Даурия - стр. 73
– Не подъезжай… Зарежу!.. – страшным голосом закричал мужик и взмахнул литовкой.
Каргин опешил. Пользуясь этим, мужик кинулся к телеге, взобрался на нее и схватился за вожжи. Но конь не тронулся с места. Впопыхах мужик забыл, что сам же и привернул коня вожжой к оглобле, как только приехал. На мгновенье он растерялся, но потом прямо из телеги прыгнул на круп коня. Оглядываясь на Каргина, рвал он невпопад вожжи, затянутые на конце оглобли.
– Ускачет ведь! – крикнул проскакавший мимо Каргина Платон с дробовиком в руках. – Стой! Ни с места! – скомандовал он мужику, направив на него дробовик.
Но мужик попался не из трусливых. Он ловко махнул с коня на противоположную от Платона сторону и, готовый на все, снова схватил литовку.
– Брось литовку! Брось, тебе говорю! – надсаживался Платон, не зная, на что решиться, и все еще надеялся взять мужика на испуг.
Но тот понял, что казак стрелять трусит, и пошел прямо на него. В одной руке у него была литовка, другой он грозил Платону и кричал:
– На, гад, убивай!.. Убивай, гуран проклятый.
– Застрелю! – пригрозил еще раз Платон, но, видя, что мужика этим не проймешь, повернул коня и поспешно отъехал в сторону.
Отступление Платона задело за живое Каргина. «Вот гужеед драный! Он так и впрямь уйдет», – подумал Каргин и, низко пригнувшись к луке, зычно гикнув, пустил коня в карьер. Но конь у него был с норовом. Не доскакав до мужика двух-трех шагов, свернул он круто в сторону, чуть было не погубив самого хозяина: сверкающая литовка свистнула над головой Каргина. Отскочив, Каргин принялся с ожесточением хлестать коня нагайкой. Платон поспешил к нему на помощь. Мужика окружили, но подступиться к нему боялись. Платон попробовал вступить с ним в переговоры:
– Сдавайся, дядя. Покуражился, помахал литовкой – и будет. Штраф все равно придется платить.
– Убивайте или уходите с дороги. Живым я вам в руки не дамся.
– Экой ты, дядя, вредный. Ведь нас четверо, распалишь нас, так плохо тебе придется.
– Плевал я, что четверо вас. Сунься, попробуй!..
Пока препирались они, парнишка тем временем успел добежать до деревни.
– Тятю мунгаловцы убивают! Там… За поскотиной! – крикнул он мужикам, катавшим на улице бабки.
Мостовцы, многие из которых по случаю праздника были изрядно навеселе, похватали кто ружье, кто добрую орясину, и человек тридцать понеслись на конях выручать своего. Плохо пришлось бы казакам, если бы мостовцев вовремя не заметил Северьян.
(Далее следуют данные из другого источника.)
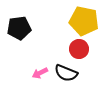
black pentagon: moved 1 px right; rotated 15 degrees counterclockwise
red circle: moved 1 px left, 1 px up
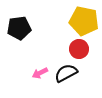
black semicircle: rotated 130 degrees clockwise
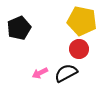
yellow pentagon: moved 2 px left
black pentagon: rotated 15 degrees counterclockwise
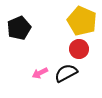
yellow pentagon: rotated 12 degrees clockwise
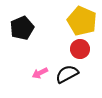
black pentagon: moved 3 px right
red circle: moved 1 px right
black semicircle: moved 1 px right, 1 px down
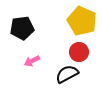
black pentagon: rotated 15 degrees clockwise
red circle: moved 1 px left, 3 px down
pink arrow: moved 8 px left, 12 px up
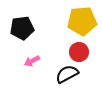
yellow pentagon: rotated 28 degrees counterclockwise
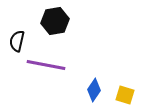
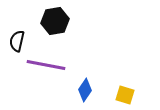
blue diamond: moved 9 px left
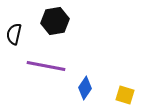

– Убегать, Елисей, надо. Народ сюда скачет, – предупредил он Каргина.
– Какой народ? Что ты врешь!.. – завел было Каргин, но, услыхав приближающийся конский топот, даже не оглянувшись, хватил коня нагайкой и поскакал прочь.
Вслед за ним припустил и Платон. Передние мостовцы показались уже из-за кустов.
Платон, надеясь на своего коня, вдруг остановился и, подпустив их поближе, закричал:
– А ну, подъезжай, кому жизнь надоела! В момент на тот свет отправлю!
Мостовцы остановились. Это все была безусая молодежь, гнавшаяся за казаками не от злобы, а из озорства. Парень на чалой кобыленке оскалил зубы и с издевкой крикнул Платону:
– Ты что-то недолго храбрился. Вон какой верзила, а улепетываешь без оглядки. И не стыдно тебе?
– А вам не стыдно? На какое дело решились! Проучим мы вас за это, стаскаем к мировому. Так и дома скажите.